The four-year partnership aims to make knowledge about proper nutrition easily available to both young athletes and their parents.
“The whole point is to help working moms get access to great nutritional information,” said Sarah Hasselbeck, the national campaign’s spokeswoman and a former All-America goalkeeper for the women’s field hockey team at Boston College. “How to spend money the right way, what snacks to have in the kitchen. Quick, smart answers.’’
The initiative marries DSM, a global company focused on health and nutrition, and Pop Warner, the nation’s largest and oldest youth football, cheer, and dance organization, both leaders in their respective industries. The program will educate families about the beverages, vitamins, and nutrients that young athletes need to succeed both on the field and in the classroom, organizers said.
Jon Butler, Pop Warner’s executive director, said its original mission statement talked about the importance of “linking a healthy mind and a healthy body.”
“We continue to believe in that,” said Butler.
Hasselbeck, wife of Indianapolis Colts quarterback Matt Hasselbeck, a fellow BC graduate, and mother of three children ages 11, 10, and 8 , stresses the importance of a balanced diet. She says that she always has fruits and vegetables on hand, in addition to multivitamin and mineral supplements, and that her kids “know what’s good and what’s bad.”
Hasselbeck emphasized hydration, vitamin D, omega-3 fatty acid DHA, and calcium as crucial to a balanced diet.
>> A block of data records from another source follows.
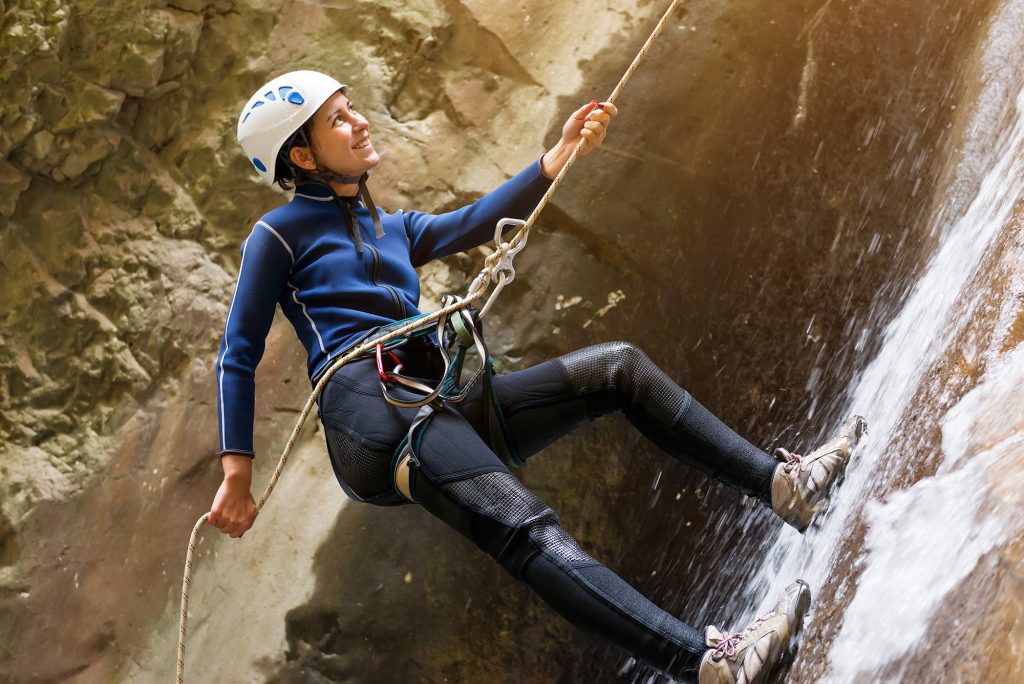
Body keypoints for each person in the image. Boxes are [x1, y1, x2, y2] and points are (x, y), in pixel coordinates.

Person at [209, 70, 865, 683]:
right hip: (371, 414)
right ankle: (710, 664)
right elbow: (237, 351)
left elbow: (469, 222)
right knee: (526, 526)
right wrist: (238, 474)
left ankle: (785, 487)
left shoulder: (389, 227)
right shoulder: (278, 234)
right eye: (339, 119)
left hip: (432, 401)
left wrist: (561, 153)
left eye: (353, 109)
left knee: (617, 369)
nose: (359, 122)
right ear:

“In my experience with my kids, when I have fueled them with a chip bag or a carbonated drink or candies, things don’t go as well,” she said. “They’re definitely not the same kid in terms of energy level and attention. It’s harder for me as a mom because I know they’re not at their optimal playing. I’m not helping them out by feeding them that.”
The program will give parents access to important nutritional information on Pop Warner’s website, in a format that is both easy to understand and easy to implement. It will also provide tips on sports safety — like choosing the correct equipment — and maintaining healthy lifestyles, like getting a good night’s sleep.
Hasselbeck said that in her household, the importance of staying healthy is worked into all aspects of daily life. The long list of sports played by the three children includes flag football, basketball, ice hockey, and lacrosse. Dinner conversations touch upon the nutritional value of what’s being served — “chicken to get protein” — and references to athletes are common.
Butler, who is also vice president of the National Council of Youth Sports, said that Pop Warner is committed to a holistic approach.
“For a couple of years now, we’ve promoted about hydration and hot weather and all,” Butler noted. “We want to get good information out there that benefits the kids. Any time we do anything health related, we get very positive feedback about it.”